Autor: Israel Díaz Rodríguez
Tengo razones muy poderosas para sentir admiración y cariño por los maestros de escuela, cuando hablo del maestro de escuela, no excluyo a los hoy llamados profesores, pero a quienes en particular me voy a referir es a ese ejemplar humano, apóstol de la enseñanza que en el pasado era único en el recinto escolar dictándole clases a un grupo de alumnos de diferentes niveles, edades, aplicación y carácter.
Ese ejemplar humano que de ocho de la mañana a dos de la tarde y luego de dos a cinco, sin un minuto de descanso, dictaba clases él solo, de aritmética, castellano, geografía, historia a parte de intercalar entre una clase y la siguiente, normas, modales y principios para ir forjando al ciudadano del futuro, para formar hombres de bien para la patria.
Era una labor ardua, pesada, dura por cuanto solito, sin más ayuda que un tablero de madera colgado de una pared, una barra de tiza y un borrador, daba comienzo religiosamente a sus clases con la misma paciencia dedicación y empeño siempre pensando en que el alumno, en primer lugar, le prestara atención, entendiera lo que él explicaba y lo pudiera después, no solo memorizar, sino discernir, y sobre todo aprender para mas nunca olvidar.
Admiraba yo, a mi maestro de primaria quien durante las sesiones de clases, no se alteraba nunca y con una paciencia franciscana, se dedicaba a explicarle particularmente a aquel alumno que sabía él que no le había entendido, entonces terminada la clase del grupo, le llamaba aparte, después de hacerle algunas recomendaciones, se dedicaba a hacerle entender lo que aquel no había entendido, se valía para ello de múltiples ejemplos y no daba por terminada la jornada con aquel alumno, hasta que no constatara que en realidad había comprendido.

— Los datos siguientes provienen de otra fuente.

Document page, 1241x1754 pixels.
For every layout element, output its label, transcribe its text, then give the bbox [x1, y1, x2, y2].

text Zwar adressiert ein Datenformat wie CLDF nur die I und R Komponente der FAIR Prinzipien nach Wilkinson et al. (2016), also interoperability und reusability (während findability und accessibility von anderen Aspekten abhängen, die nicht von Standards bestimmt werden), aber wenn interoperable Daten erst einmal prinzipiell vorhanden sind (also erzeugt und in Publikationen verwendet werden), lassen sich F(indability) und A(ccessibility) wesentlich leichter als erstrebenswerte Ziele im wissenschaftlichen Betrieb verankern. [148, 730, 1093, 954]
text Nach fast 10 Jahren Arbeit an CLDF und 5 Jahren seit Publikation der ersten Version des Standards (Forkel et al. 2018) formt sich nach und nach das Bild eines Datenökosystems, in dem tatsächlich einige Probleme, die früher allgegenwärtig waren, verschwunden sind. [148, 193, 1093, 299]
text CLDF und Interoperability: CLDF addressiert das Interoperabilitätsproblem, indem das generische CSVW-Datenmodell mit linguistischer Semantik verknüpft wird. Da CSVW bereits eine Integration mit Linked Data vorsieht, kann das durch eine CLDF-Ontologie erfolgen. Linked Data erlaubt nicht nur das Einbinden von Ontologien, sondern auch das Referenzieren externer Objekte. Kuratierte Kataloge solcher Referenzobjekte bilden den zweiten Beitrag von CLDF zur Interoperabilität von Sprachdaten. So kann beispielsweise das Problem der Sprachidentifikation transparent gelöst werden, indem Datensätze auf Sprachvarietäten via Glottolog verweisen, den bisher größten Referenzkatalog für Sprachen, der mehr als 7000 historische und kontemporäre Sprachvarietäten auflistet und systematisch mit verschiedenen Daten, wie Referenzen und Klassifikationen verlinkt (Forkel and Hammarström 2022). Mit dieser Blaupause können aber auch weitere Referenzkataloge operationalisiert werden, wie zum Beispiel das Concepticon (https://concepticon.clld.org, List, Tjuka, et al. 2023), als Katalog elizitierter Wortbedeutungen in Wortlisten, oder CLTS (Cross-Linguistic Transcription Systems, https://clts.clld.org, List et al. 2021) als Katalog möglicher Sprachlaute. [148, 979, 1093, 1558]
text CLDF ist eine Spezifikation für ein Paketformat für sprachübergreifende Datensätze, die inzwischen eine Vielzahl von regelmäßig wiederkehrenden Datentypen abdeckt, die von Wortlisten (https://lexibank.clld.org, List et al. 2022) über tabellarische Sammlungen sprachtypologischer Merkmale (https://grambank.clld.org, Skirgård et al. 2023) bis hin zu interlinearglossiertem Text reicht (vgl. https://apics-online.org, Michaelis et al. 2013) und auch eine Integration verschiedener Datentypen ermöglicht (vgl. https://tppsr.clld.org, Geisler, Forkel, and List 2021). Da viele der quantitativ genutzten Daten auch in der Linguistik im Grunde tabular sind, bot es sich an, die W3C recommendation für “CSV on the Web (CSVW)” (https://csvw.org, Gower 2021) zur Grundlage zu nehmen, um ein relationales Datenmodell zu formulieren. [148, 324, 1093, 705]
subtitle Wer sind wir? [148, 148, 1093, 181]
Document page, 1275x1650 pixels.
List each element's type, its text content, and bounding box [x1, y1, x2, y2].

Ese maestro de primaria se llamaba Calixto Díaz Palencia–mi padre- a quien yo quería y admiraba tanto, ese mismo que en la casa era un padre severo pero afable, que al igual que en el recinto escolar, estaba atento a corregirnos el empleo de palabras mal pronunciadas y redoblaba ese cuidado de manera rigurosa, cuando se trataba de la escritura, con celo máximo revisaba lo escrito buscando las faltas de ortografía, en eso era implacable, al encontrar una falta de ortografía, sin buscar en ningún diccionario la manera correcta como debía escribirse la palabra, apelaba a sus profundos conocimientos y con papel y lápiz a la mano, escribía una decena de palabras homónimas y sobre ellas explicaba el por qué debían escribirse, según el significado con su respectiva letra.
Conocedor como muy pocos de raíces griegas y latinas, daba gusto escucharle como analizaba las palabras y así encontrarles su significado. Calixto Díaz Palencia, mi padre, mi maestro, que orgulloso me siento de haber sido tu hijo, te acompañé, porque tú me llevabas donde quiera que ibas y si era en el campo, me explicabas muchos de los fenómenos de la Naturaleza, en la escuela me instruías, en la casa me formabas.
Viejo querido cuanto te lloré el día que te nos fuiste para siempre físicamente, porque espiritualmente siempre te hemos llevado en el corazón y muchas veces en mi silencio, evoco tu espíritu para que me des fuerzas suficientes que fortalezcan mis propósitos e intenciones.